*EXERCISE BRIEF:*
Please read the excerpt on Phillips below and answer: in 1996, which candidate did Phillips support for the party leadership?

The 1995 provincial election was won by the Progressive Conservatives, and Phillips only narrowly won re-election in Agincourt, defeating Keith MacNab by about 2,000 votes.  Many suspected that Phillips would run for the party's leadership when Lyn McLeod resigned in 1996, but he declined and supported Gerard Kennedy, who lost to Dalton McGuinty on the final ballot. Phillips was appointed as the party's Deputy Leader in 1998.

He was re-elected in 1999 by nearly 3,000 votes defeating Tory MPP Jim Brown whose own nearby riding of Scarborough West was abolished in the lead-up to the election. The Progressive Conservatives won re-election across the province, and Phillips remained in opposition serving in critic roles such as Native Affairs. Phillips helped lead the fight for a public inquiry into the 1995 shooting death of protester Dudley George by members of the Ontario Provincial Police.

(Extracted data entries)
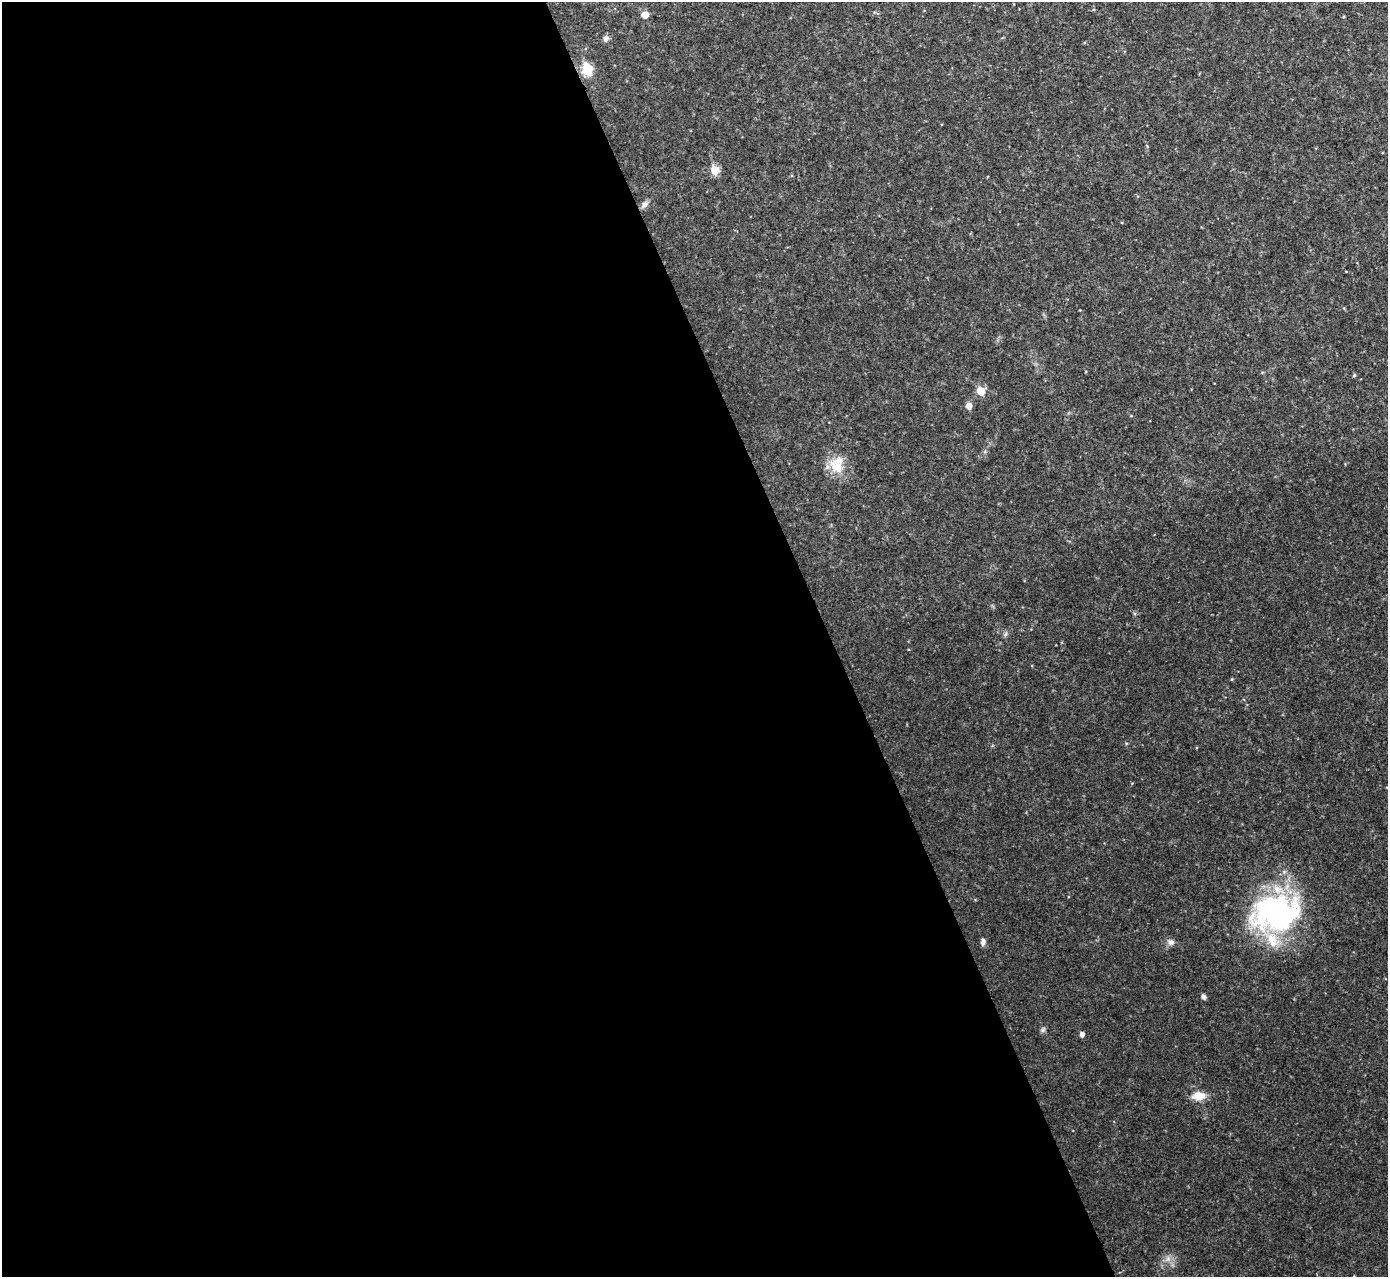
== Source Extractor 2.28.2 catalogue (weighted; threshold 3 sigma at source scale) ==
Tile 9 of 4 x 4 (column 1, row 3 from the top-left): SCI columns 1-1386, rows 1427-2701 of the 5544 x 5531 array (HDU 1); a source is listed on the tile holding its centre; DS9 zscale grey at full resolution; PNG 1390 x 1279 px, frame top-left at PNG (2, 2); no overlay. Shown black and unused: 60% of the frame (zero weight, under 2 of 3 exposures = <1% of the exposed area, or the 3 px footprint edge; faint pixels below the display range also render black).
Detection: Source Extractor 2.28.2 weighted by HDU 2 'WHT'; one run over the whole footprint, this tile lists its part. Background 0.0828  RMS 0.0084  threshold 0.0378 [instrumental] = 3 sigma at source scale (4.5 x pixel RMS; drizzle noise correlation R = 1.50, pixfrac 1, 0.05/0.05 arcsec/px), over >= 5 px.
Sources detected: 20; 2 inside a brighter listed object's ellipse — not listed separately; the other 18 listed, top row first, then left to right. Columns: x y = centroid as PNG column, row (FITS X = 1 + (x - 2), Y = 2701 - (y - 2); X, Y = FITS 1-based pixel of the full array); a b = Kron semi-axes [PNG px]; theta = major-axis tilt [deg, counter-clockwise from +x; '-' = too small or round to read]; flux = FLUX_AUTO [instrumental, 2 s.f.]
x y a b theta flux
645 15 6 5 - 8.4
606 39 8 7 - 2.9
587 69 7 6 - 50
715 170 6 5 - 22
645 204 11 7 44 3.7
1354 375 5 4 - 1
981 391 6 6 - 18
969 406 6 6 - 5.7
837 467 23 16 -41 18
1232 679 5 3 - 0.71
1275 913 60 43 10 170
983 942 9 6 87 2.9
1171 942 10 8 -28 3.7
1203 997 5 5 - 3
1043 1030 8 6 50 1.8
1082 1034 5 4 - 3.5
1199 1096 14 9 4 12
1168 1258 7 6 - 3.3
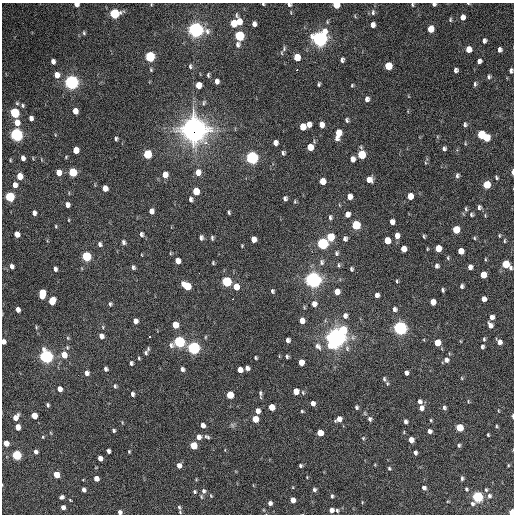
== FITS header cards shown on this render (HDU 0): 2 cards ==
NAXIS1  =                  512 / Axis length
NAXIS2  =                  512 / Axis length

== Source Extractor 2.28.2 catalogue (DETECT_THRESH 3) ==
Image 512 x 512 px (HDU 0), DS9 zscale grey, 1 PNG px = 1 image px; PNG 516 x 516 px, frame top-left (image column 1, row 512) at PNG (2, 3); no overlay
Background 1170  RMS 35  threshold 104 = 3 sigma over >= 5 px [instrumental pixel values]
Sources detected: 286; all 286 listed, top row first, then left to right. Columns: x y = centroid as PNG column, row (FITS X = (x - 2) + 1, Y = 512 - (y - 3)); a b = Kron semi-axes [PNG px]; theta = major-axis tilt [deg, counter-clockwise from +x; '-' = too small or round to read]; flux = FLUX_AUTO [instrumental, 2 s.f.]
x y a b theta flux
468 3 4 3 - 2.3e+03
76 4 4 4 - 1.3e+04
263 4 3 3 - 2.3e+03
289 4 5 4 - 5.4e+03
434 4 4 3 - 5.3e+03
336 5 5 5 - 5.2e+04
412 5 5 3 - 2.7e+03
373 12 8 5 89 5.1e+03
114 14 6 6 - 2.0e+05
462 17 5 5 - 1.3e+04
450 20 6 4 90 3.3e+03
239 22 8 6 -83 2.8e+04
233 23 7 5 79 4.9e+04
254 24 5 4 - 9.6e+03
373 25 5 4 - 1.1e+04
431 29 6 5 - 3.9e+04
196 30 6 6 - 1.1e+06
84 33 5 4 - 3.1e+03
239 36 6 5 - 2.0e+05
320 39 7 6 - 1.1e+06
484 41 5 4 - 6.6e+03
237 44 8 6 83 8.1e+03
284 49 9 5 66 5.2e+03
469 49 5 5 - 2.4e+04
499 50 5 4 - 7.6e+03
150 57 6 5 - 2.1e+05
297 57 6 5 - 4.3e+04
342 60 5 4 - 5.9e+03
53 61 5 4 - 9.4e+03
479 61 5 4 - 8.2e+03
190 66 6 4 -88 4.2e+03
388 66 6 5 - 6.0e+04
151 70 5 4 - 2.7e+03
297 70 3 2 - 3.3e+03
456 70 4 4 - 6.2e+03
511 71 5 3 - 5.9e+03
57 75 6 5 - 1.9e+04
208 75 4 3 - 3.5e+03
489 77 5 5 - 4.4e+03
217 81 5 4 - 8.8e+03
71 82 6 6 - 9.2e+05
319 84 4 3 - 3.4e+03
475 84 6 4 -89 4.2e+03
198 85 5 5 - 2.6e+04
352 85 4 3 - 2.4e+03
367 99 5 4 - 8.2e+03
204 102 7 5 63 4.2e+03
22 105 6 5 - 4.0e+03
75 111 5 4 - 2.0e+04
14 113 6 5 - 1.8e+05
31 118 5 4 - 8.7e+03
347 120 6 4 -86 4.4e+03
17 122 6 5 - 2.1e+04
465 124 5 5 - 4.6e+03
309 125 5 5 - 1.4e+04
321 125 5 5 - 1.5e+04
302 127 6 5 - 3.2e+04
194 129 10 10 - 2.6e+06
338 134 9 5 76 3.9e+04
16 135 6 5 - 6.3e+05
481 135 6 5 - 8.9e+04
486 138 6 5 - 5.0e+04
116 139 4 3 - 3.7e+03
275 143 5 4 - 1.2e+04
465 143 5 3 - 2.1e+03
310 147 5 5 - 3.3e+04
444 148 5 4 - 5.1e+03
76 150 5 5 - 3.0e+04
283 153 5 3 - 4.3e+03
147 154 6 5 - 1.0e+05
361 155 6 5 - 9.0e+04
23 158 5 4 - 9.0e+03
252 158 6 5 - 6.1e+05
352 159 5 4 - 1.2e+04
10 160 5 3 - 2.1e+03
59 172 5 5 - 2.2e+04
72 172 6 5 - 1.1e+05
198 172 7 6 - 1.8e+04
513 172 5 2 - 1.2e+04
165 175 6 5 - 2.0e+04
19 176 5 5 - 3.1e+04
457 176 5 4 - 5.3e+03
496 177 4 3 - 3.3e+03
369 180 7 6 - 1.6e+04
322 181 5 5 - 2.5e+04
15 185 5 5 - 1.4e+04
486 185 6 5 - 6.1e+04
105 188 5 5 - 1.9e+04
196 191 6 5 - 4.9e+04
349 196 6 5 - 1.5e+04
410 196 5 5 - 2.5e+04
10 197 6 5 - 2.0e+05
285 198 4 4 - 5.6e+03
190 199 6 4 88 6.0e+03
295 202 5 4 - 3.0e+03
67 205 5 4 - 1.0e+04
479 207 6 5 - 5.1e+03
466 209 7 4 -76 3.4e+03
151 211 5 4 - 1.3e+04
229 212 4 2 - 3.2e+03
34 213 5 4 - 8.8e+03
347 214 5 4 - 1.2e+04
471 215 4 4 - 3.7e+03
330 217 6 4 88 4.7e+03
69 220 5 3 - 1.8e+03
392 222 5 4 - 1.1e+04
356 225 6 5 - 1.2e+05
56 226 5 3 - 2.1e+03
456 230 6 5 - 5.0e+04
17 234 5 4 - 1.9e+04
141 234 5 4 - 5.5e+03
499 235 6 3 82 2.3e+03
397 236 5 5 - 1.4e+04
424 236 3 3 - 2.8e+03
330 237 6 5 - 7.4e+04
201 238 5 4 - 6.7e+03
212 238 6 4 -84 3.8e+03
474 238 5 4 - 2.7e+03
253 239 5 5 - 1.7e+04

*WRITTEN SOLUTION:*
Gerard Kennedy